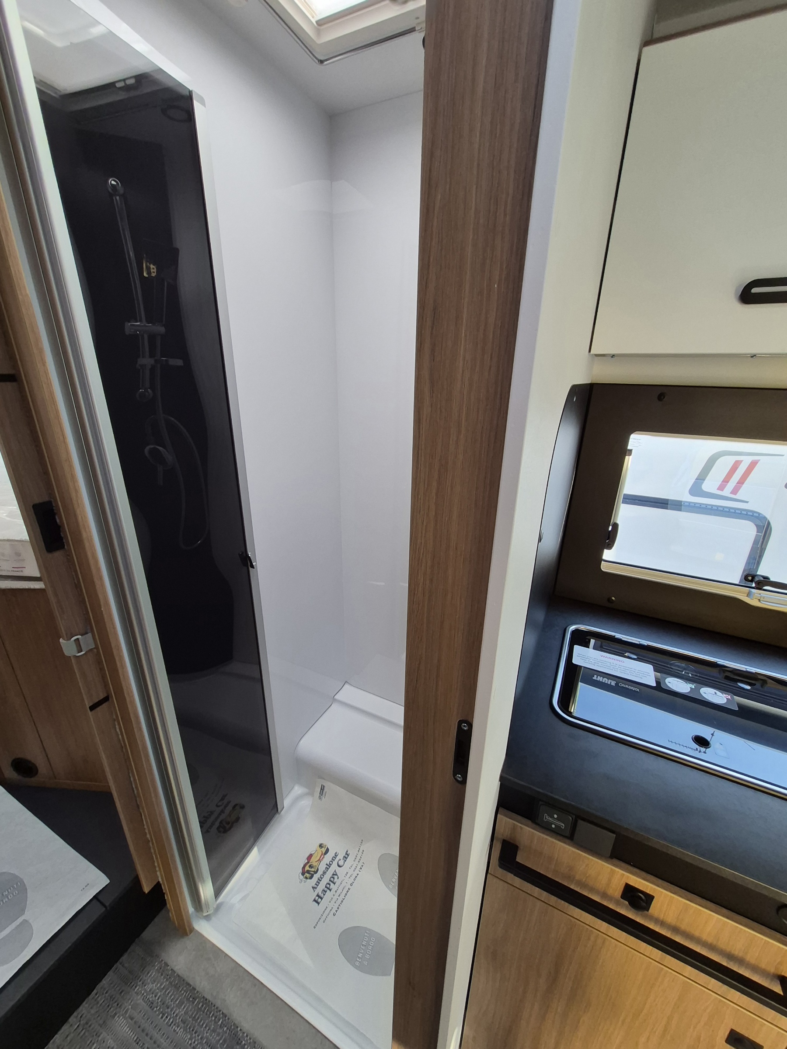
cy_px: 524
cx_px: 394
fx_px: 394
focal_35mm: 13
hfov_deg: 89.9
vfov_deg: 106.2
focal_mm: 1.74
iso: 160
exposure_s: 1/50
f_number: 2.2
────
**Try it**
Retype the entries word for word. Omit any images.

**Written answer**
cy_px: 524
cx_px: 394
fx_px: 394
focal_35mm: 13
hfov_deg: 89.9
vfov_deg: 106.2
focal_mm: 1.74
iso: 160
exposure_s: 1/50
f_number: 2.2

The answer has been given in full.